My name is Kali, I'm 20 years old, and I'm happily engaged...
...and we live with my mom.
My fiance and I have an interesting history. We started dating my freshman year of high school and his junior year of high school. He was in a horrible family situation at the time, and when he turned 18, my mom let him move in with us to get away. Originally, he planned to get an apartment within a few months, but with the horrible job market in our hometown and a lack of transportation, months turned into a year, and one year turned into four.
I graduated high school, started college, we got engaged and I moved in on campus for a semester before he enrolled as well and we got a dorm together (because I'm gender-queer and Kent State was lovely about gender-neutral housing in our case). Unfortunately, for more reasons than I'm willing to go into, that only lasted one semester until we were back at home with my mom. I'm not going to lie, it's rough. Between financial stress, family drama, and mental illness, things have gotten pretty strained over the last few months.
"I can't wait until we move out" has been a familiar refrain between us for a long time. Don't get me wrong, we both love my mom and we're grateful that this living situation is beneficial for both us and her, but it's difficult to still be living with her at this point in our lives. Western society has the narrative that we're supposed to follow — graduate high school, go to college, move out, start a relationship, graduate college, get a job, get engaged, get married, have kids — in that order, with no deviations.

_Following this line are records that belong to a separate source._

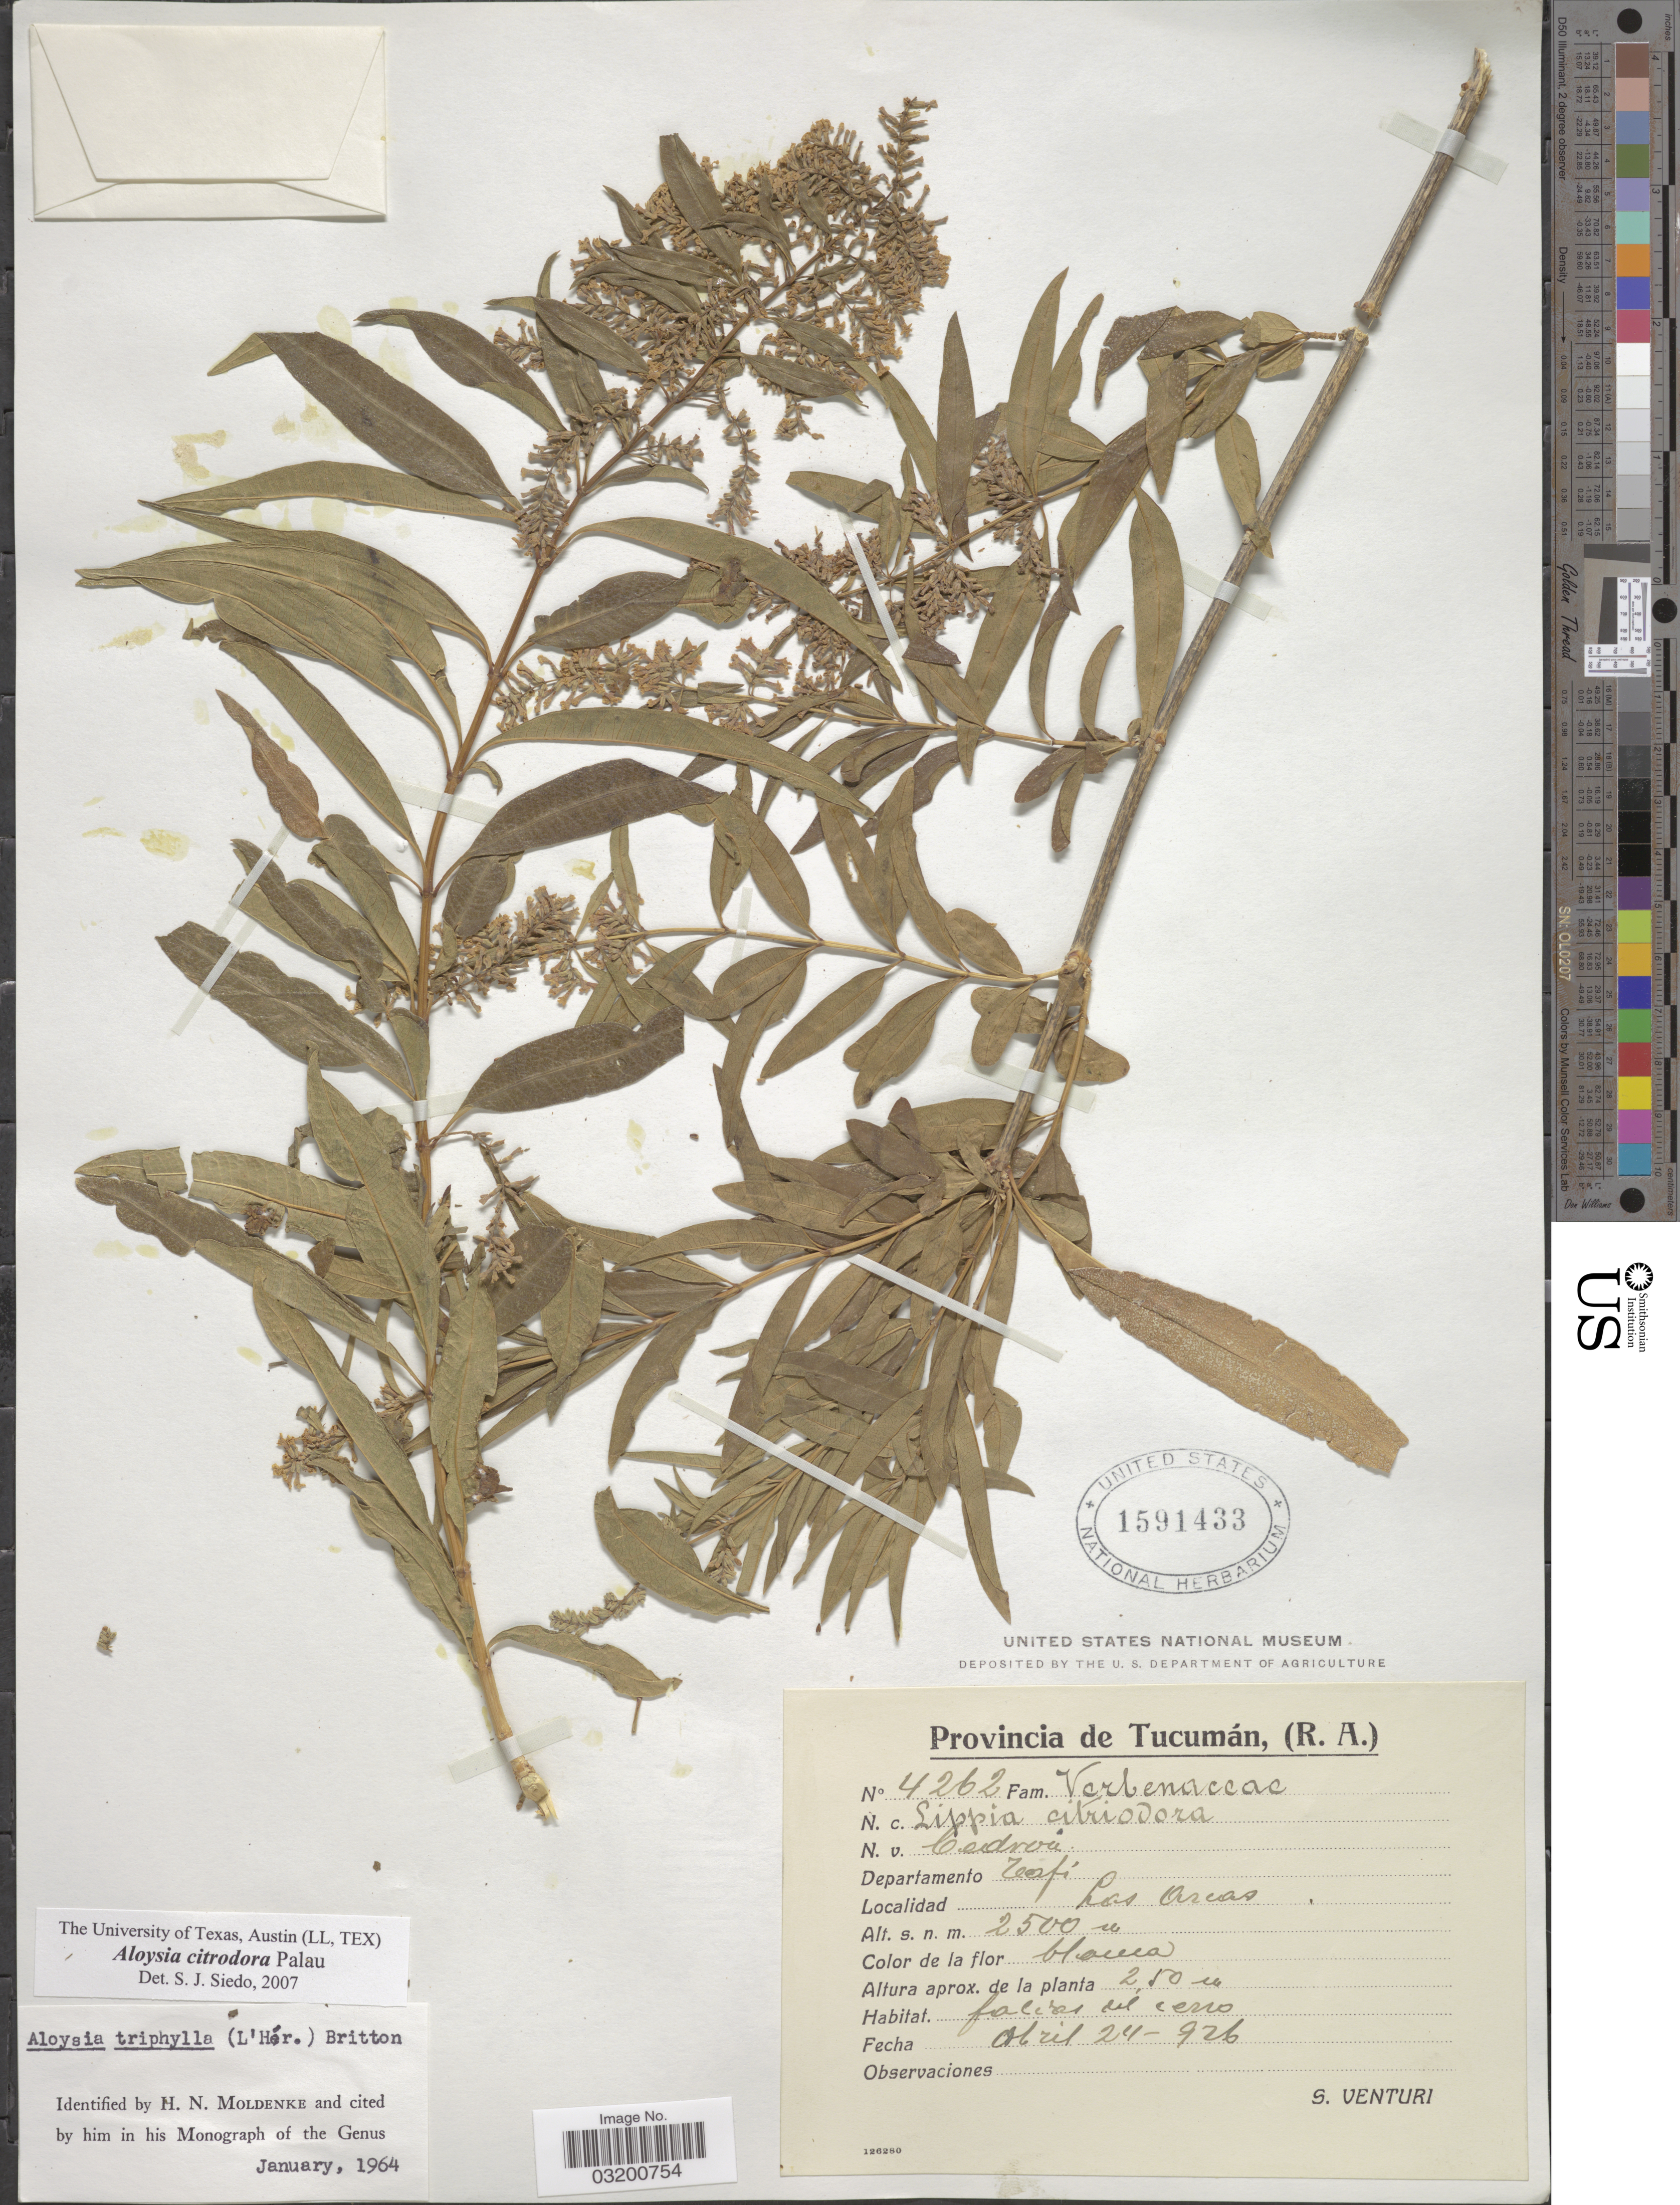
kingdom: Plantae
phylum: Tracheophyta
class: Magnoliopsida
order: Lamiales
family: Verbenaceae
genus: Aloysia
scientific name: Aloysia citrodora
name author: Paláu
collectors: S. Venturi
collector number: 4262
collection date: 1926-04-24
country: Argentina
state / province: Tucuman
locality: Departamento Tafí. Las Arcas.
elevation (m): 2500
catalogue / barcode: US 1591433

In truth, a lot of people probably read the title of this article and thought "what a loser," but the truth is that life doesn't work perfectly, it's not always black and white. I met the person I want to spend forever with when I was 14, not 24. We've lived together with my mother as a big family unit for years. We've decided that the practical benefits of living together outweigh the stress caused be any arguments we have. Hopefully I'll be able to graduate soon, we can get good jobs and be able to afford our dream place in Seattle. And actually get married ... that's definitely on the list of things to do somewhere. But for right now, this is the best situation for all of us.
I suppose what I want to get at, beyond this lovely sort of "True Life" special, is that people don't follow the same path. We aren't robots. Some people have kids while still living with their parents. Some people have kids and live with roommates. Some people get married and then go to college. Some people just don't go to college. The truth is that we all have different paths and we need to stop shaming people for doing what's right for them. Stereotyping and judging does nothing to help anyone. Living with my mom doesn't make me or my fiance a loser, just like my friends who had kids in high school aren't failures. People who move back in with their parents after college aren't losers. In fact, in some areas of Asia, it's expected for married couples to move back in with the husband's family. It's all relative based on what our culture has taught us. We're all just doing the best we can with what we're given. And I think that should be good enough for everyone.